An dem Mahn- und Gedenktag nahmen auch mehrere hochrangige Politiker und Vertreter von Organisationen und Verbänden teil, darunter die Linke-Vorsitzende Katja Kipping, der Oberbürgermeister der Stadt Jena, Albrecht Schröter (SPD) und Bundestagsvizepräsident Wolfgang Thierse (SPD) sowie Heinrich Fink und Cornelia Kerth in ihrer Funktion als Bundesvorsitzende der Vereinigung der Verfolgten des Naziregimes – Bund der Antifaschisten (VVN-BdA). Auch die Vorsitzende der Jüdischen Gemeinde der Stadt, Nora Goldenbogen, und Aiman Mazyek vom Zentralrat der Muslime in Deutschland waren mit auf der Straße.
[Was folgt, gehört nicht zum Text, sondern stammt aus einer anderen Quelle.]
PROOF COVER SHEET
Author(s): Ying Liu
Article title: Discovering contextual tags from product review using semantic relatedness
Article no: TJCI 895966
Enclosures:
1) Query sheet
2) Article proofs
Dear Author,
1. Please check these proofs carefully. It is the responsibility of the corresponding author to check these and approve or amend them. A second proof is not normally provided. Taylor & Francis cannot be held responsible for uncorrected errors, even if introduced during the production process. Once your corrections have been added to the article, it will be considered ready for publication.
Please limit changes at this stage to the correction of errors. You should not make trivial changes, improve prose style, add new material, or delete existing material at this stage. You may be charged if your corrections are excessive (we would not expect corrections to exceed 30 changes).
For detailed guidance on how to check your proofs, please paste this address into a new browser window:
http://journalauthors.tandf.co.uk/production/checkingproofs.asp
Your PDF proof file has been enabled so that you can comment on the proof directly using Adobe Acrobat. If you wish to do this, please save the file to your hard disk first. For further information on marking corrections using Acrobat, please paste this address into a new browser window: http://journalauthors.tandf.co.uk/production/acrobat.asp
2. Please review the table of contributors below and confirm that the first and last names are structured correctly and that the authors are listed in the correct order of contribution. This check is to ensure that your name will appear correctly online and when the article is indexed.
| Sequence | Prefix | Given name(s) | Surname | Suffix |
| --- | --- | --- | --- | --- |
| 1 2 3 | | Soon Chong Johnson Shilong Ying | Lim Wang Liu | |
An der Spitze des Protestzuges trugen die Demonstranten ein Banner mit der Aufschrift »Täterspuren suchen statt Opfermythen pflegen«.
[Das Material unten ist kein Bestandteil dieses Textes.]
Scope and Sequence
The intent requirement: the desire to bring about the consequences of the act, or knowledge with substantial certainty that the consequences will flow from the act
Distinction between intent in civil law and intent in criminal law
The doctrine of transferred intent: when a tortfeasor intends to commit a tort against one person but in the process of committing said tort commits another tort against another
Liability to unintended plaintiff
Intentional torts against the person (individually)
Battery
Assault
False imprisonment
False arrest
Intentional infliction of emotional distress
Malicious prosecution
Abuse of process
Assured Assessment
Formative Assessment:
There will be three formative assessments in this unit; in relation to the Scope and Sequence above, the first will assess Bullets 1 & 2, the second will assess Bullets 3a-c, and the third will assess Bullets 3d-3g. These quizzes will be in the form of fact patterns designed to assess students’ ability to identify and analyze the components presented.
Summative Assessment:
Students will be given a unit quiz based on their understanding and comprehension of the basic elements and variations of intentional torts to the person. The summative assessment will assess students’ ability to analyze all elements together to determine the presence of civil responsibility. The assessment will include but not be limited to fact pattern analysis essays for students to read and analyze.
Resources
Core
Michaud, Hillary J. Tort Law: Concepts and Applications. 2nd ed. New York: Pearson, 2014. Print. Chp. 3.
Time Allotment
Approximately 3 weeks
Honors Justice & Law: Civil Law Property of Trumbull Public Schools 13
Linke-Chefin Kipping sagte gegenüber dapd: »Es ist eine gute und wichtige Sache, nicht nur der Opfer der Bombardierung, sondern auch der Opfer der faschistischen Gewalt zu gedenken.« Der Mahngang stehe diesmal zudem im Zeichen des Protests gegen die »sächsische Gesinnungsjustiz«. Die Politikerin kritisierte das Hafturteil gegen den antifaschistischen Demonstranten Tim H. Das Amtsgericht Dresden hatte den Berliner im Januar zu einem Jahr und zehn Monaten Gefängnis verurteilt. Er soll beim Protest gegen Neonazis am 19. Februar 2011 in Dresden mit einem Megaphon zum Durchbrechen einer Polizeisperre aufgerufen haben.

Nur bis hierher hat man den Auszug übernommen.